Esa tarde, mientras escuchaba a un poeta cuyo nombre no recuerdo,  quien exponía sus razones para practicar una búsqueda quimérica de sí mismo reinventando la intención del poema, lo que sea que esto signifique, tomé asiento en las últimas filas de la sala y abrí Solana. Entonces comenzó. De golpe, en medio de aquel salón donde alguna vez almorzaron monjes silenciosos, los versos de aquel poemario me devolvieron a la infancia y, a la vez, me hallé inmerso en la intimidad de una familia, me convertí en un voyeur de lo que sucedía en el interior de aquellos departamentos, de

la calle con el calor acedo de la tarde, de la vecina con sus tres hijos peinándose las moscas, de las sombras en la casa, los vasos rotos, las llaves encendidas.

      Con cada página que leía, me transformaba en un recipiendario más de la dolorosa ausencia del primo Carlos. Carlos.

Sábado. Diez de la mañana. Mamá traía en su voz los ojos dilatados. Como un hachazo al árbol de mi infancia, su mano entre dientes. Mordida la razón desde sus pechos maduros, caída en su dureza, marcó mi corazón y lo abrazó. Carlos. Dijo Y la ciudad se tambaleó con los estruendos de un mar dentro de una lágrima.

-- Detalles del ejercicio --
Retoma el texto sobre la lectura de Solana y la ausencia del primo Carlos a partir de su última oración. El listado proviene de una fuente distinta.

-- Extracto del listado --
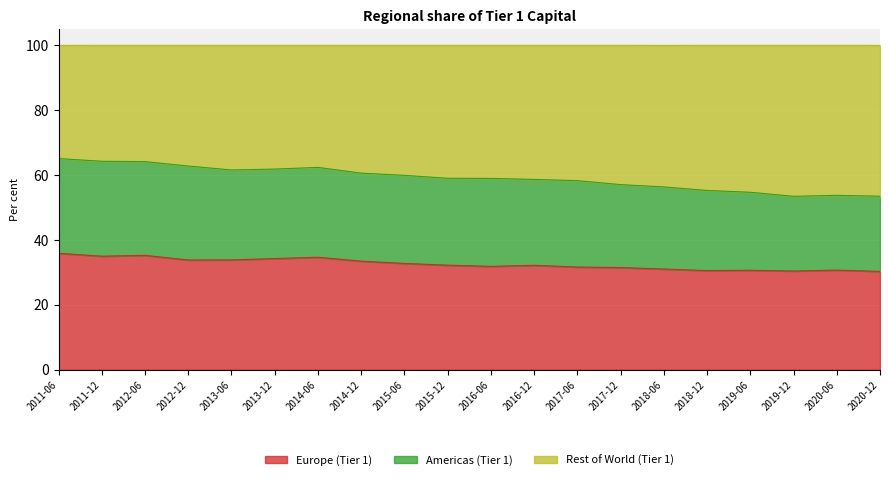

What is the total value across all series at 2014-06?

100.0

-- Respuesta del ejercicio --
      Y como un hachazo cayeron aquellas páginas esa tarde fría en San Cristóbal. Ya ni siquiera hice el intento de tratar de escuchar al ponente, porque aquellos versos que Fernando Trejo recién me obsequió habían abierto un dique de recuerdos difícil de contener. Allí estaba yo, en mi casa vieja del centro, trepado en la veleta, jugando en el patio con mis hermanos y el pastor alemán, aquel que abandonamos  cuando nos mudamos a la casa nueva, que al cabo moriría de tristeza. Carlos.

Había un nombre en tu billetera, escrito sobre un cartoncillo blanco. Laura, creo, en tinta roja. Trapeamos el pasillo para ganar cincuenta pesos. Querías llevarla al cine y reclamarle por qué soltaba besos en los juegos de botella

    . Y hubo también en mi infancia una Patricia, una niña de largos cabellos castaños, nariz pequeña y sonrisa constante de dientes disparejos, a la que me hubiera encantado tomar de la mano y confesarle cuánto me gustaba ver que se le dibujaran en el rostro sus hoyuelos. Y ya entrado en la lectura, me busqué también, al igual que Carlos,

en la banqueta, la escoba, las tortillas. En la mordida del perro, en la patada del orgasmo, en su cintura. En el instante de los videocasetes, las cartas de Gabriela. En el rizado rumor de la masturbación, en nuestro cuarto, los pasos de azotea.

        Y recordé también una bicicleta amarilla, un flashazo de sol, la mordida feroz de un dóberman, el póster de Elizabeth Aguilar en Playboy y el placer nunca perdido de la primera polución, allá, por la solana de la memoria, donde nunca deja de alumbrar el sol.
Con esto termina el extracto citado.